Lifeguard who saved 'wrong kind of drowning man' is sacked

Question: When is a lifeguard not supposed to guard life? Answer: when he's an "aquatic risk management consultant" working for a private contractor hired to oversee public beaches in the world's most litigious country.

Tomas Lopez, a 21-year-old member of the Baywatch corps on Hallandale Beach in Florida, was at the centre of nationwide outrage last night after it emerged that he had been fired for the egregious sin of saving a swimmer who had been drowning.

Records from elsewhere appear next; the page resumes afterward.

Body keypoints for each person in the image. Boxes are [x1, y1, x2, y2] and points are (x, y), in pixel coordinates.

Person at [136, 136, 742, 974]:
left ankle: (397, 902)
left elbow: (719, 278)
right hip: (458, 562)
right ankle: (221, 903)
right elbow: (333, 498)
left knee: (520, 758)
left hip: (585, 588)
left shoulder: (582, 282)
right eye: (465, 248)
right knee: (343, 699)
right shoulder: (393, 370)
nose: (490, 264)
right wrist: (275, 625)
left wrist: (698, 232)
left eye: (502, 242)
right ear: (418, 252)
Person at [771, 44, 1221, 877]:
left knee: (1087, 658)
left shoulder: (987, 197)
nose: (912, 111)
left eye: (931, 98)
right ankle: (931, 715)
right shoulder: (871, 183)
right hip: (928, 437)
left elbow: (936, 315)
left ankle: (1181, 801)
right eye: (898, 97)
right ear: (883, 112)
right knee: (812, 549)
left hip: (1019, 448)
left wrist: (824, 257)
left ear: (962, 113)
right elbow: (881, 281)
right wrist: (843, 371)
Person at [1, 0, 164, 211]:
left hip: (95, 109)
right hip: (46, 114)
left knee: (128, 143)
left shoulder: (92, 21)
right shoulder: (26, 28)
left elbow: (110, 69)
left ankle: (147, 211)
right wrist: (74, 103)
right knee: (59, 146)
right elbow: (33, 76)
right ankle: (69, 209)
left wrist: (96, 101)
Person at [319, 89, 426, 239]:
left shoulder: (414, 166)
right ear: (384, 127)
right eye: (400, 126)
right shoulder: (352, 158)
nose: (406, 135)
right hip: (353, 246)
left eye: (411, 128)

The lifeguard was approached by a member of the public on Monday afternoon and told that a nearby beachgoer was in trouble. He ran to the scene, where the man had been dragged from the water and was already receiving first-aid treatment, and attended to him until paramedics arrived.

But when Mr Lopez filled out an incident report for his employer, Jeff Ellis Management, he was promptly sacked. The reason: the rescue occurred roughly 1,500 feet outside the "safety area" Mr Lopez was officially supposed to be protecting, where signs tell people they swim at their own risk.

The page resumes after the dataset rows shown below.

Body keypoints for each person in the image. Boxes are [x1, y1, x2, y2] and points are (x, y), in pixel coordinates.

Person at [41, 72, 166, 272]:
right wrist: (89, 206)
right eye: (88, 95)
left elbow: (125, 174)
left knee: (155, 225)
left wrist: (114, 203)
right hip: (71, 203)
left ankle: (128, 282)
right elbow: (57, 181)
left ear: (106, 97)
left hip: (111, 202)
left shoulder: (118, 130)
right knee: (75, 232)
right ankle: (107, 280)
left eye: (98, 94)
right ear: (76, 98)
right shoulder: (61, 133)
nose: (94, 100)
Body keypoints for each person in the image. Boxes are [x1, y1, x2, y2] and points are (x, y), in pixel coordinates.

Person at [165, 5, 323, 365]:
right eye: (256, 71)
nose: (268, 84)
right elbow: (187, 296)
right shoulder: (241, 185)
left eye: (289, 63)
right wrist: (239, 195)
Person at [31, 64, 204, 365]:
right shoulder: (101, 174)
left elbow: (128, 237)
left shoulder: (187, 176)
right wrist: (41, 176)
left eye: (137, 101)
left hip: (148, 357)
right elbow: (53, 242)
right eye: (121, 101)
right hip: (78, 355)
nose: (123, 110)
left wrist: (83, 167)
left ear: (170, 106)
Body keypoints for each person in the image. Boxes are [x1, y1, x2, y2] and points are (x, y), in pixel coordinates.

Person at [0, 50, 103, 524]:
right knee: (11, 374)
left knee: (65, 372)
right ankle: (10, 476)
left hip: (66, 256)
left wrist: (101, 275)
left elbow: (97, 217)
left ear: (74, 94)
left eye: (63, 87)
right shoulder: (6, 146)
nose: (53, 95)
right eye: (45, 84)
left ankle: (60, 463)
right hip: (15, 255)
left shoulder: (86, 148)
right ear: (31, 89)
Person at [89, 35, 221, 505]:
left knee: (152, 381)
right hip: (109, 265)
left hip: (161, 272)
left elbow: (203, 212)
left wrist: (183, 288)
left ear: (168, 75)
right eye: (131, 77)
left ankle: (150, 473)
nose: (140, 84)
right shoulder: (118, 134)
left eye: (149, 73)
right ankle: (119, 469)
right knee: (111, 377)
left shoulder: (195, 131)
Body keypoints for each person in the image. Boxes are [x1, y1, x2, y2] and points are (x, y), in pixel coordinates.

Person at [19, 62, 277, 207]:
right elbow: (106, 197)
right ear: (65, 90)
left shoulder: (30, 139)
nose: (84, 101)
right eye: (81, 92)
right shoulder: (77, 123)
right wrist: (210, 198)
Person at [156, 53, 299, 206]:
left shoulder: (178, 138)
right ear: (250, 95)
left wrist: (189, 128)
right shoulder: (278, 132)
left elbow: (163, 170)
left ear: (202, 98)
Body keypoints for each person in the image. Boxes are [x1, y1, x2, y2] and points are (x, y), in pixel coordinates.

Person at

According to a statement from the company, Mr Lopez therefore broke one of the cardinal rules of his job: he left them with a "liability issue". Had the rescue gone wrong, or had another incident occurred in the "safety area," the firm could theoretically have been sued.

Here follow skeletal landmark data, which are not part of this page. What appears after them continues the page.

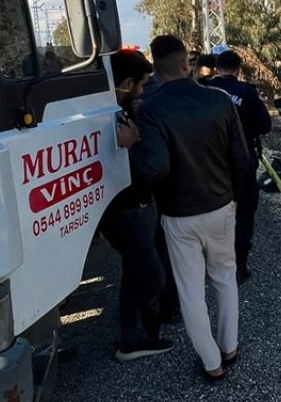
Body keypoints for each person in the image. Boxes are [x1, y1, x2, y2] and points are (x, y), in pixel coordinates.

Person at [118, 35, 252, 382]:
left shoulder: (149, 108)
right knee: (224, 278)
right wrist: (232, 197)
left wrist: (133, 146)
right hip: (220, 205)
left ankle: (211, 363)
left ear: (158, 67)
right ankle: (230, 346)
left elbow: (155, 168)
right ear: (185, 62)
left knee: (190, 290)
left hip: (178, 215)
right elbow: (241, 157)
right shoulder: (219, 100)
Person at [102, 50, 173, 361]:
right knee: (151, 276)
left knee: (134, 270)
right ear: (127, 83)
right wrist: (136, 145)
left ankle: (132, 334)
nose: (144, 91)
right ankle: (136, 336)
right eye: (142, 85)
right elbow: (133, 168)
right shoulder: (113, 119)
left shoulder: (117, 110)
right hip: (129, 209)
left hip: (132, 207)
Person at [207, 49, 272, 283]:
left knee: (211, 210)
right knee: (244, 212)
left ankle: (212, 260)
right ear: (238, 70)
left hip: (208, 162)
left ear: (216, 68)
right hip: (242, 160)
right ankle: (239, 263)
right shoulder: (247, 92)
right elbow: (265, 125)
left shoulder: (202, 90)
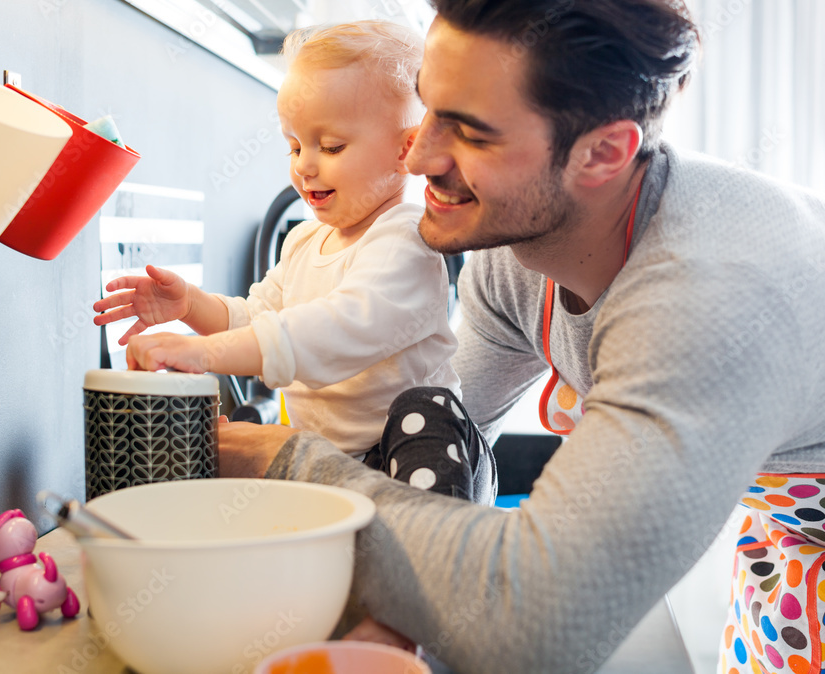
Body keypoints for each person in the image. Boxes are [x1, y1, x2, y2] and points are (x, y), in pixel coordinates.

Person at [216, 1, 825, 672]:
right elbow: (418, 445)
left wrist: (283, 462)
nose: (416, 157)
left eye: (471, 133)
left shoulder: (711, 301)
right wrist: (389, 614)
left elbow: (542, 621)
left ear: (603, 153)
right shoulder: (513, 260)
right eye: (427, 109)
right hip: (789, 539)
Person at [93, 21, 494, 506]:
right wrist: (191, 306)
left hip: (430, 456)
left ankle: (437, 541)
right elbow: (259, 316)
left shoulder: (405, 239)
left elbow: (332, 330)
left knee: (423, 408)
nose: (305, 164)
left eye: (331, 147)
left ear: (405, 150)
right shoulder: (304, 241)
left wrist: (205, 354)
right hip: (341, 466)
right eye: (295, 145)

"We have liability issues and can't go out of the protected area," the company's supervisor Susan Ellis told reporters. "What he did was his own decision. He knew the company rules and did what he thought he needed to do."

Mr Lopez has no regrets. Helping the man, who remains in intensive care "was the moral thing to do," he said, adding: "I wouldn't put my job over morals."

Several colleagues agree. Seven have already resigned, saying they refuse to work for a company which puts health-and-safety protocol ahead of saving a human life.

"What are we supposed to do?" asked Zoard Janko, one of the seven. "Let people die?"

As outrage over the affair mounted last night, the firm issued a second statement, saying they had begun an investigation into the "exact facts of what happened," adding: "If we did something inappropriate, we will make it right."